Saype
À mi-chemin entre street art et land art, Saype conçoit des œuvres monumentales, peintes directement sur l'herbe. Les fresques biodégradables de cet artiste humaniste disparaissent en quelques semaines, mais leurs messages d'espoir et de solidarité imprègnent durablement l'esprit des spectateurs.
Mis à jour le 06/11/2020
5 min
Saype – de son vrai nom Guillaume Legros – grandit près de la frontière suisse, dans un milieu assez éloigné de l'art. Au début des années 2000, il développe sa sensibilité en autodidacte, à travers la pratique du graffiti sous le pseudonyme de Saype, contraction des mots anglais « say » (dire) et « peace » (paix). À partir de 2012, il entame une carrière d'infirmier tout en développant une pratique d'atelier plus classique, sur toile et plexiglas, avec les séries Métros (2015) et Les Aurores (2016). Une longue réflexion, marquée par la philosophie bouddhiste puis l'invention de sa peinture biodégradable, lui ouvre une nouvelle voie.
En 2015, L'Amour – fresque de 1 600 m2 réalisée sur l'herbe d'une montagne des Alpes – inaugure la série de portraits monumentaux qui fait son succès. Saype abandonne alors la santé pour se consacrer pleinement à son art éphémère. Engagé dans les causes écologiques et humanitaires, il réagit souvent à l'actualité par ses œuvres. C'est le cas de Message from Future (2018), réalisée en soutien à SOS Méditerranée, ou du projet Beyond Walls (2019), réponse aux murs érigés par le président des États-Unis.
Fusion entre les techniques hyperréalistes du street art et l'approche conceptuelle du land art, le style de Saype tient d'abord à sa formation. Contrairement à de nombreux graffeurs, il a grandi à la campagne. Cette ruralité imprègne son esthétique. Le décor urbain, rongé par différents types de pollutions visuelles, lui apparaît vite comme une limite à son message tandis que les paysages vierges constituent un moyen de frapper plus puissamment le spectateur.
Son travail s'appuie aussi sur deux révolutions technologiques. La première est cette peinture sans impact écologique, composée d'eau, de caséine et de pigments naturels, qu'il invente en 2015. L'autre est le drone, qui lui permet d'avoir un regard plus distancié sur ses tableaux. Car Saype peint à l'aveugle, dans un mélange de logistique très précise et de geste pictural immanent. La fresque ne se révèle qu'une fois pris le recul nécessaire et dure le temps de la repousse de l'herbe. Une impermanence qui lui plaît autant que le bouddhisme auquel il se réfère souvent.

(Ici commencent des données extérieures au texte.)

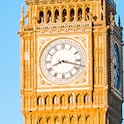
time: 8:17
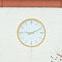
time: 9:10
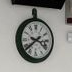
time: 3:38
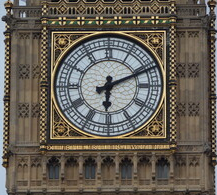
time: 6:11
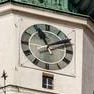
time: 11:10
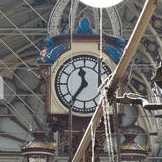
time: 11:35
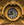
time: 10:42
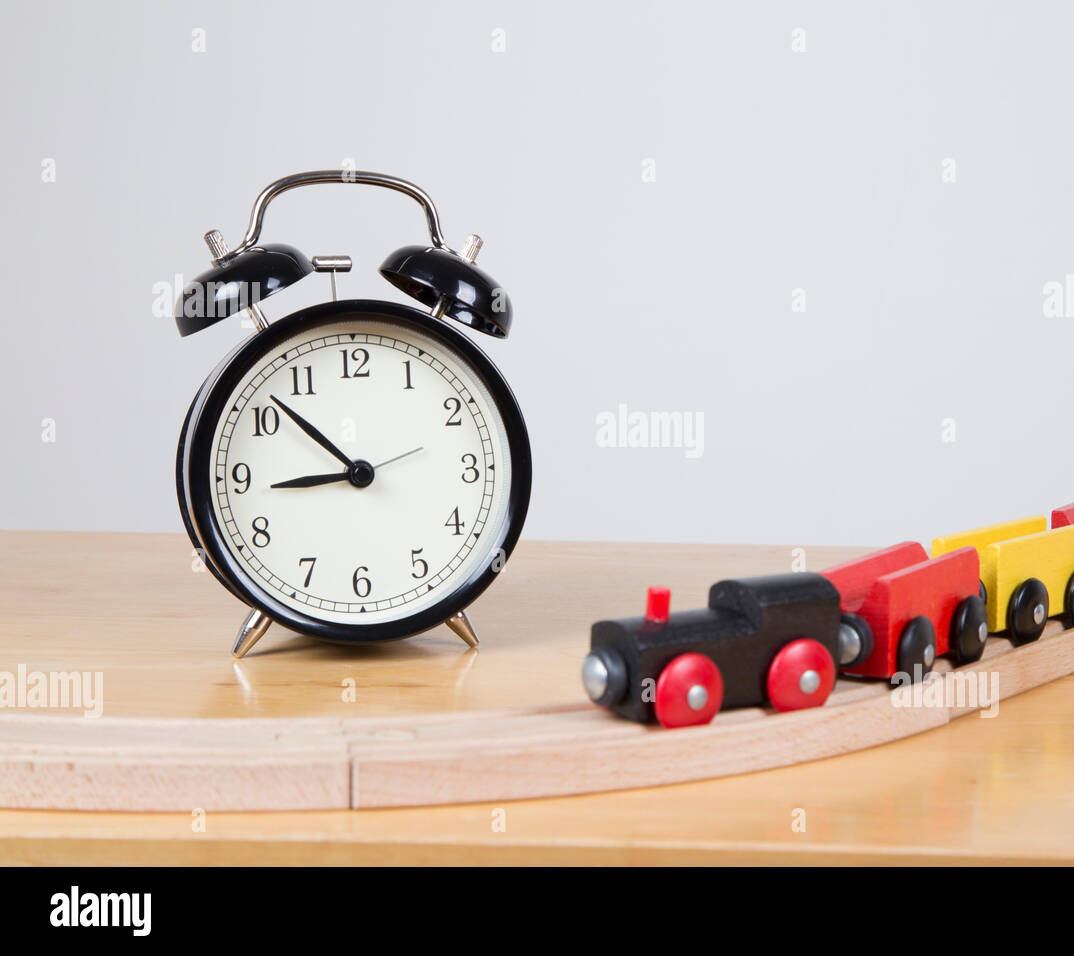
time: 8:52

Par leur caractère gigantesque et inédit, les œuvres de Saype ont une forte résonance. Avant le célèbre Qu'est-ce qu'un grand homme ? (2016) réalisé sur plus de 10 000 m2 de terrain à Leysin, personne n'avait conçu des fresques sur herbe aussi imposantes : ce statut de pionnier lui confère une aura mondiale. Les lieux souvent emblématiques, comme le Champ-de-Mars à Paris pour la première étape de Beyond Walls en 2019, augmentent encore l'impact d'œuvres vues par plusieurs centaines de millions de personnes.
L'apparition de la petite fille lâchant un bateau en origami dans le lac Léman, à proximité de l'ONU en 2018 (Message from Future) permet même de faire bouger les lignes politiques sur la question des migrants. Un engagement artistique et humain qui lui vaut d'intégrer le classement des 30 personnalités de moins de 30 ans les plus influentes dans le monde de l'art et de la culture, publié par le magazine Forbes en 2019.
- 1989
1989
Guillaume Legros naît à Belfort. Il grandit quelques kilomètres plus loin, dans le village d'Évette-Salbert.
- 2014
2014
Saype expose ses premières œuvres dans des galeries spécialisées à Belfort (Cheloudiakoff) et Strasbourg (St'art).
- 2015
2015
L’artiste réalise sa première fresque sur herbe, L'Amour, à La Clusaz.
- 2016
2016
Le portrait Qu'est-ce qu'un grand homme ?, réalisé sur plus de 10 000 m2 à Leysin, obtient un succès mondial et établit un record de grandeur pour une fresque de ce type.
- 2019
2019
Saype entame le projet Beyond Walls sur le Champ de Mars à Paris. 30 autres fresques représentant des mains entrelacées dans autant de villes du monde, doivent créer une grande chaîne humaine d'ici 2022.

Dans le cadre de son projet Beyond the Walls, Saype s’est rendu à Istanbul au mois d’octobre 2020. Il a réalisé trois fresques afin de créer un pont symbolique entre l’Europe et l’Asie : une à l'université de Boğaziçi (côté européen), une sur la Corne d'Or et la dernière à Beykoz (côté asiatique).
L’Institut français de Turquie était partenaire de cet évènement.